## CONSIGNE
Poursuivez le texte sur le quotidien des soignants auprès de patients murés dans le silence, en reprenant juste après sa dernière phrase.

Ces familles pleines d’espoir qui arpentent les couloirs, chaque jour. Leurs
éclats de joie quand elles pensent avoir perçu un mouvement pas comme les
autres. Il/Elle a voulu dire quelque chose. En fait non.
Chaque jour, depuis cinq ans ici, tu soignes. Avec le même
sourire, la même joie dans la voix Infirmière.
Les soins sont monotones, routiniers. Le temps s’étire lentement pour toi et
tes patients murés dans le silence et le carcan étroit de leur handicap. Peu
sont capables de communiquer. Certains n’ont même plus la possibilité de respirer seuls. Avec tes collègues, tu les nourris, tu les baignes et tu les
changes mais sans que jamais la moindre lueur ne s’allume dans leurs regards.

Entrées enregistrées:
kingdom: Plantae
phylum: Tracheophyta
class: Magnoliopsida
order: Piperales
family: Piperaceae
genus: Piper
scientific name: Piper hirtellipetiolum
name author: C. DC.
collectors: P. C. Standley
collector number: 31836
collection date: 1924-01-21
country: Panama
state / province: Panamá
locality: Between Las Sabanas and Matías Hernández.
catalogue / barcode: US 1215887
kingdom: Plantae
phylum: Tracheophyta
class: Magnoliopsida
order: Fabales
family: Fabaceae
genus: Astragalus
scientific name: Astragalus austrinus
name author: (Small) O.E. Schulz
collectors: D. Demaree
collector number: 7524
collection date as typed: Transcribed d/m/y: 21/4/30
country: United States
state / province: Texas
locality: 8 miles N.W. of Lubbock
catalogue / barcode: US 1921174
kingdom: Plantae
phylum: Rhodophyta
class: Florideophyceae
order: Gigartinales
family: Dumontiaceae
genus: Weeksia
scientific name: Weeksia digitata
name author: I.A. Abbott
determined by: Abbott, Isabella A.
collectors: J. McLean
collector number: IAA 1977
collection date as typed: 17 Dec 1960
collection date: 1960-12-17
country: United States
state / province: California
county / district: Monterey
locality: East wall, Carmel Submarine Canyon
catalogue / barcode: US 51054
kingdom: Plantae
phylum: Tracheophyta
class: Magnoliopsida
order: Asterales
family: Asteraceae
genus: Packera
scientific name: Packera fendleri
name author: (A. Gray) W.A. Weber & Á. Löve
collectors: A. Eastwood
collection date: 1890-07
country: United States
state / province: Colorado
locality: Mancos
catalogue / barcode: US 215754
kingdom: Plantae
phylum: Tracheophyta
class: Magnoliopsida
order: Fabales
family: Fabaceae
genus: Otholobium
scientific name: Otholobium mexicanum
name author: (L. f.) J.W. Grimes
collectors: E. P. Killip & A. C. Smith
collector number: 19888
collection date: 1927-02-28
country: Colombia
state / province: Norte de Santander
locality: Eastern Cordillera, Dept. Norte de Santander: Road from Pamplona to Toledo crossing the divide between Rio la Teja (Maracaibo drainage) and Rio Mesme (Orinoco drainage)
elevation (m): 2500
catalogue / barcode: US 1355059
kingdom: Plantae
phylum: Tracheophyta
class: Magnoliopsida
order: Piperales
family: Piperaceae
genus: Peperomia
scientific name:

## RÉPONSE ÉCRITE
Ta petite équipe est soudée et solide comme un roc. Je vous
observe de loin. Je vous admire. Vous êtes souvent cyniques, avec
un humour un peu bizarre, un second degré un peu noir que j’ai du mal à
apprécier mais il y a tant de force dans vos gestes, tant d’assurance. Comme si
le poids de ces tragédies qui font votre quotidien glissait sur vos larges
épaules pour n’y laisser que l’envie de bien faire. Soigner. Accompagner.
Tu transpires. la compétence. Ce n’est pas juste. J’hésite.
Je tâtonne. Je doute. Mais je n’ose t’en parler. Tout à l’air si simple pour
toi. Si normal. Comme si jamais tu ne trébuchais sur le moindre obstacle. Ou
que tu les pulvérisais d’un sourire ces obstacles dans lesquels mes chevilles
s’emmêlent. Tu es trop forte pour avoir besoin de qui que ce soit. Et surtout
de moi.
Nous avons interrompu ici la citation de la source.